The Uterine Scratch is an endometrial biopsy of the uterine cavity just prior to the menstrual cycle of a cycle that you are doing a fertility treatment with, most commonly with IVF, but also with other fertility treatments like IUI or medicated intercourse. The procedure is often done for those who have failed a or numerous cycles however many people are choosing to throw it all at their first cycle and showing great success by taking these “advanced,” measures before their first treatment cycle.
What to Expect for an Endometrial Biopsy Uterine Scratch Procedure
The Uterine Scratch procedure is a very minimal “procedure,” that requires no anesthesia and takes only 5 minutes. Due to the mild discomfort of the surgery, it may be suggested that you take Advil or Motrin approximately one hour before the procedure.
Theory behind the Endometrial Biopsy/ Uterine Scratch Procedure?
The theory behind doing the procedure we are “tilling the soil” and helping the endometrium (uterine lining) become more vibrant and implantation potential or an embryo.
Following controlled and intentional “damage” to the endometrial lining caused by the scratch procedure, chemicals called cytokines are released which promote healing of the “injury,” and brings in new healthy tissue. This healing process also promotes what is called decidualization which encourages implantation by helping to slow the changes that are occurring in the endometrium. This can help with implantation since the hormone levels associated with IVF can accelerate endometrial growth and therefore make the uterine lining out of synch with the actual embryo development.

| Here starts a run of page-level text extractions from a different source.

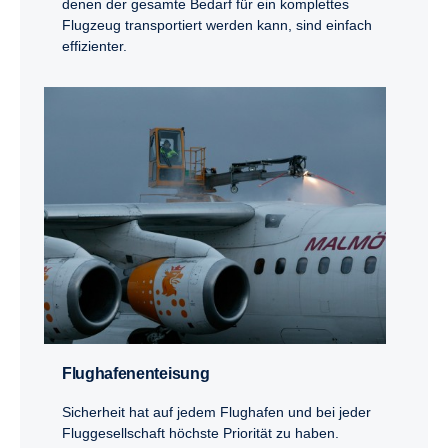
denen der gesamte Bedarf für ein komplettes
Flugzeug transportiert werden kann, sind einfach
effizienter.
Flughafenenteisung
Sicherheit hat auf jedem Flughafen und bei jeder
Fluggesellschaft höchste Priorität zu haben.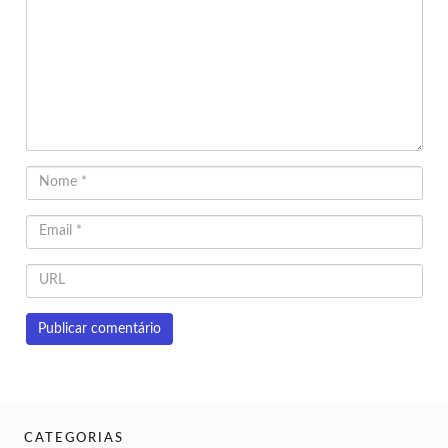
CATEGORIAS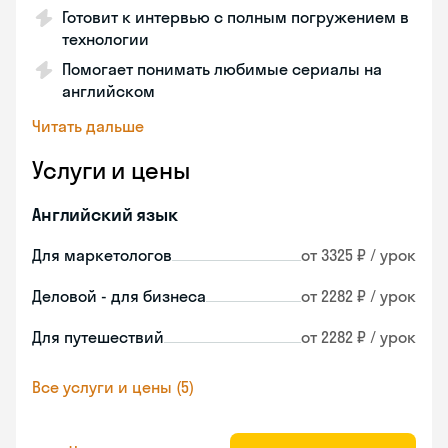
Готовит к интервью с полным погружением в
технологии
Помогает понимать любимые сериалы на
английском
Читать дальше
Услуги и цены
Английский язык
Для маркетологов
от 3325 ₽ / урок
Деловой - для бизнеса
от 2282 ₽ / урок
Для путешествий
от 2282 ₽ / урок
Все услуги и цены (5)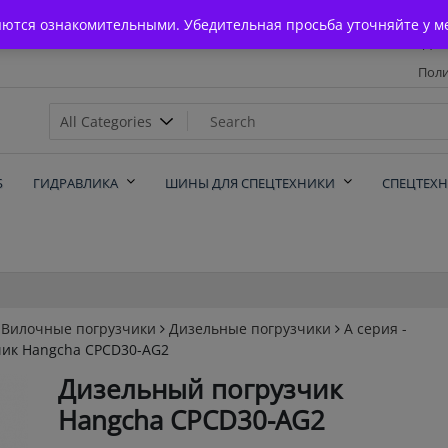
Главная
яются ознакомительными. Убедительная просьба уточняйте у м
Дос
Поли
х
Б
ГИДРАВЛИКА
ШИНЫ ДЛЯ СПЕЦТЕХНИКИ
СПЕЦТЕХ
Вилочные погрузчики
Дизельные погрузчики
A серия -
ик Hangcha CPCD30-AG2
Дизельный погрузчик
Hangcha CPCD30-AG2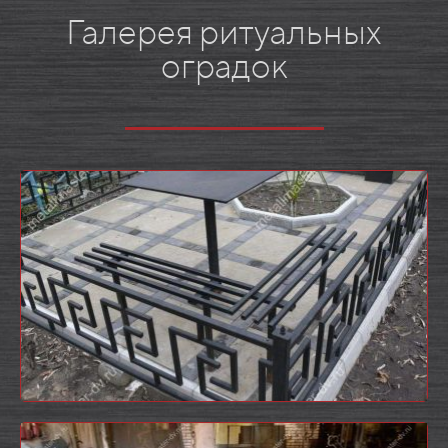
Галерея ритуальных
оградок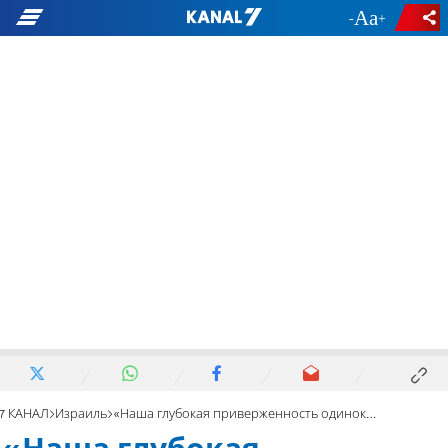
-
+
7 КАНАЛ
Израиль
«Наша глубокая приверженность одиноким репатрианткам»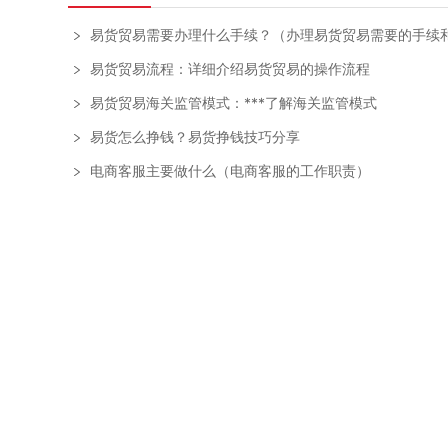
易货贸易需要办理什么手续？（办理易货贸易需要的手续和流
易货贸易流程：详细介绍易货贸易的操作流程
易货贸易海关监管模式：***了解海关监管模式
易货怎么挣钱？易货挣钱技巧分享
电商客服主要做什么（电商客服的工作职责）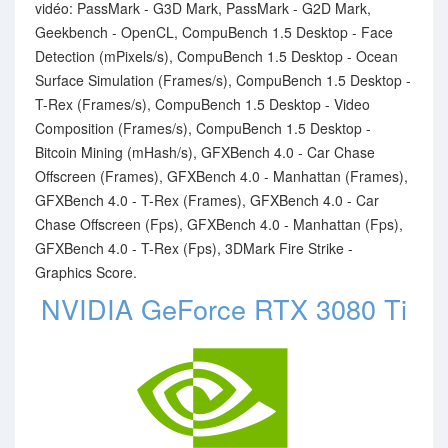
vidéo: PassMark - G3D Mark, PassMark - G2D Mark,
Geekbench - OpenCL, CompuBench 1.5 Desktop - Face
Detection (mPixels/s), CompuBench 1.5 Desktop - Ocean
Surface Simulation (Frames/s), CompuBench 1.5 Desktop -
T-Rex (Frames/s), CompuBench 1.5 Desktop - Video
Composition (Frames/s), CompuBench 1.5 Desktop -
Bitcoin Mining (mHash/s), GFXBench 4.0 - Car Chase
Offscreen (Frames), GFXBench 4.0 - Manhattan (Frames),
GFXBench 4.0 - T-Rex (Frames), GFXBench 4.0 - Car
Chase Offscreen (Fps), GFXBench 4.0 - Manhattan (Fps),
GFXBench 4.0 - T-Rex (Fps), 3DMark Fire Strike -
Graphics Score.
NVIDIA GeForce RTX 3080 Ti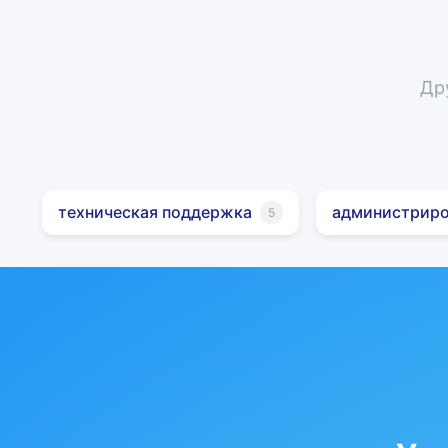
Др
техническая поддержка
администриро
5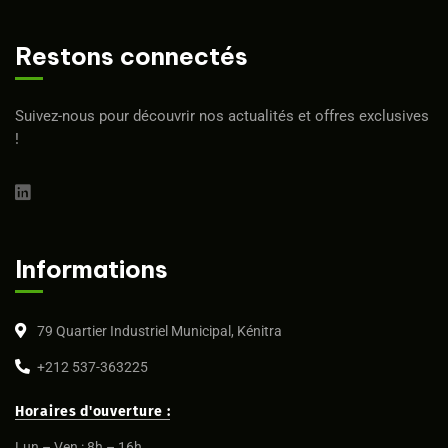
Restons connectés
Suivez-nous pour découvrir nos actualités et offres exclusives
!
Informations
79 Quartier Industriel Municipal, Kénitra
+212 537-363225
Horaires d'ouverture :
Lun – Ven : 8h – 16h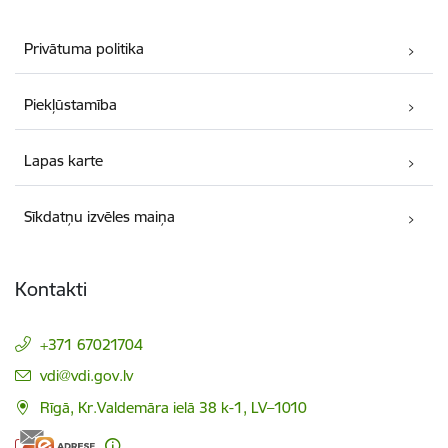
Privātuma politika
Piekļūstamība
Lapas karte
Sīkdatņu izvēles maiņa
Kontakti
+371 67021704
E-pasts:
vdi@vdi.gov.lv
Rīgā, Kr.Valdemāra ielā 38 k-1, LV–1010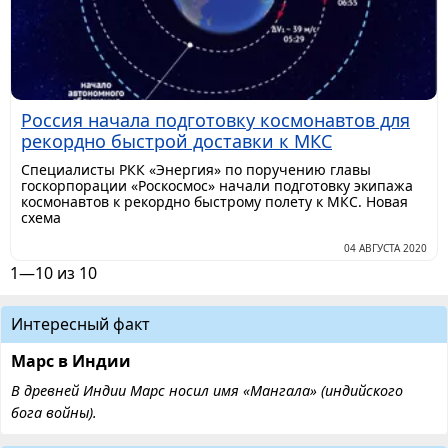
Россия начала подготовку космонавтов для
рекордно быстрой доставки к МКС
Специалисты РКК «Энергия» по поручению главы
госкорпорации «Роскосмос» начали подготовку экипажа
космонавтов к рекордно быстрому полету к МКС. Новая
схема
04 АВГУСТА 2020
1—10 из 10
Интересный факт
Марс в Индии
В древней Индии Марс носил имя «Мангала» (индийского
бога войны).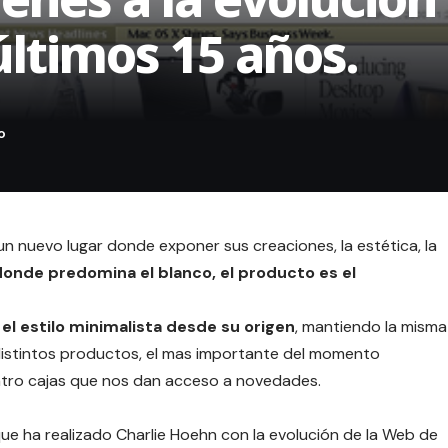
últimos 15 años.
n nuevo lugar donde exponer sus creaciones, la estética, la
donde predomina el blanco, el producto es el
l estilo minimalista desde su origen
, mantiendo la misma
distintos productos, el mas importante del momento
tro cajas que nos dan acceso a novedades.
ue ha realizado Charlie Hoehn con la evolución de la Web de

A recent review of the five published studies on the effects of performing an endometrial biopsy prior to or during and IVF found that four of these studies demonstrated that endometrial biopsy significantly improved implantation—suggesting that in some patients it may even double success rates. In one study that involved performing the biopsy on the day of the egg retrieval, they found a dramatic reduction in the implantation and on-going pregnancy rate; an observation that validates our understanding that timing is critical to the procedure.